Document passage -
*** Block opens ***

Relational Databases: Cloud SQL & Cloud Spanner

Cloud SQL

  • Fully managed MySQL, PostgreSQL, or SQL Server; regional (not global)
  • High Availability (HA) — synchronous standby in a different zone; automatic failover
  • Read replicas — asynchronous copies for read-heavy workloads; reduce primary load
  • Connect securely via Cloud SQL Auth Proxy (recommended) or authorized networks
  • Automated backups and point-in-time recovery (PITR) up to 7 days

Cloud Spanner

  • Globally distributed, horizontally scalable relational database with ACID transactions
  • 99.999% SLA for multi-region instances — use when Cloud SQL's regional scope is insufficient
  • Ideal for: global financial apps, inventory systems, gaming leaderboards requiring strong consistency at scale
  • Significantly more expensive than Cloud SQL — use it only when global distribution is truly required
Cloud SQL = regional relational DB. Cloud Spanner = global relational DB. If the scenario mentions "global", "multiple regions", and "strong consistency", the answer is Spanner.

*** Block closes ***

Supplied records -
*** Block opens ***

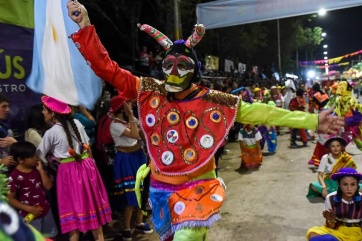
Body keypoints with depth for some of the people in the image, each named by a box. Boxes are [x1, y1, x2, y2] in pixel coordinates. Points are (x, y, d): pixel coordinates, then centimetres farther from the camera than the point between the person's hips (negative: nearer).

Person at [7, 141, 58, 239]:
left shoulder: (37, 168, -2)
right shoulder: (14, 176, -19)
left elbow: (48, 186, -5)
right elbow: (11, 199, -13)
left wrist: (41, 170, -14)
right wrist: (28, 208, -19)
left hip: (45, 210, 6)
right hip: (29, 215, -5)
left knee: (51, 236, 21)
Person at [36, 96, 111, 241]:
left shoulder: (50, 133, -10)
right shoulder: (76, 123, 2)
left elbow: (39, 155, 1)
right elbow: (88, 147, 7)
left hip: (68, 171, -5)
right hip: (86, 166, 5)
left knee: (74, 207, 7)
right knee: (92, 203, 16)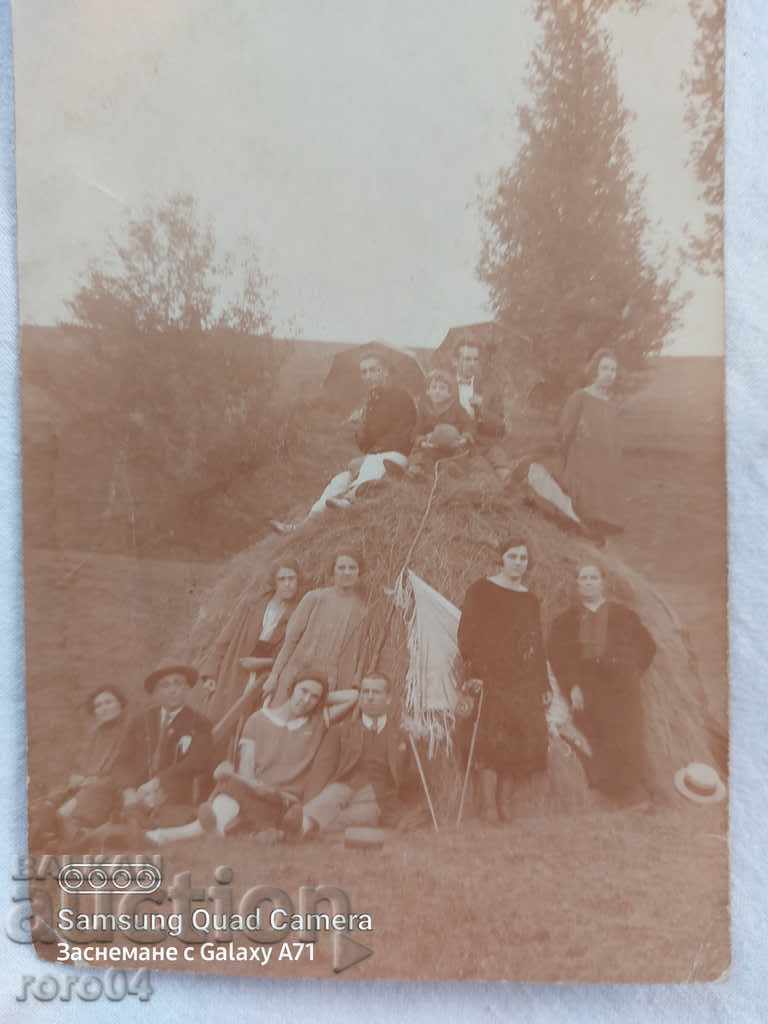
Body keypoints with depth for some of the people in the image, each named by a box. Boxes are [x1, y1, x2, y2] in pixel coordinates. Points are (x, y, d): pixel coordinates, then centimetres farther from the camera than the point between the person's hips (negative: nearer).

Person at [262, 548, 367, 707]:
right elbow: (290, 638, 0)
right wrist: (274, 675, -1)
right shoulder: (314, 598, -2)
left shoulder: (363, 609, 0)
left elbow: (360, 653, 6)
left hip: (335, 686, 0)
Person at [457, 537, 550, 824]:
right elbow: (467, 633, -6)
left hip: (524, 683, 5)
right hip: (492, 679, -5)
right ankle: (488, 806, -2)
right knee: (494, 739, -9)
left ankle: (502, 802, 9)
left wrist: (543, 685, 12)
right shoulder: (481, 590, 1)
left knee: (523, 741, 0)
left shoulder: (530, 600, 17)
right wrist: (473, 673, -15)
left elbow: (538, 645, 18)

*** Block closes ***

Required action 1 -
Answer these questions from the Cloud SQL and Cloud Spanner notes:
(a) For how many days do Cloud SQL backups support point-in-time recovery?
(b) What SLA does Cloud Spanner offer for multi-region instances?
(c) Which way of connecting to Cloud SQL is marked as recommended?
Required action 2 -
Pick up the Cloud SQL and Cloud Spanner notes after their final sentence and continue them.
The material has no connection to the notes on Cloud SQL and Cloud Spanner.

Written answer 1 -
(a) Up to 7 days.
(b) 99.999%.
(c) The Cloud SQL Auth Proxy.

Written answer 2 -
NoSQL Databases: Firestore, Bigtable & Memorystore

Firestore

  • Serverless NoSQL document database; real-time sync; offline support
  • Best for: mobile apps, web apps, user profiles, content management
  • Two modes: Native mode (new apps, real-time) and Datastore mode (server-side, legacy)

Cloud Bigtable

  • Fully managed, wide-column NoSQL database; petabyte scale; millisecond latency
  • Best for: time-series data, IoT sensor data, financial data, ML training datasets
  • HBase-compatible API; integrates with Hadoop, Dataflow, Dataproc
  • NOT suitable for: transactions, complex queries, small datasets (<1 TB)

Memorystore

  • Fully managed Redis and Memcached — no infrastructure management
  • Use for: session caching, real-time leaderboards, message queuing, rate limiting
  • In-VPC only — not publicly accessible
Database choice questions: Firestore = mobile/web app document data. Bigtable = time-series/IoT at massive scale. Memorystore = in-memory caching/session. Cloud SQL/Spanner = relational/transactional.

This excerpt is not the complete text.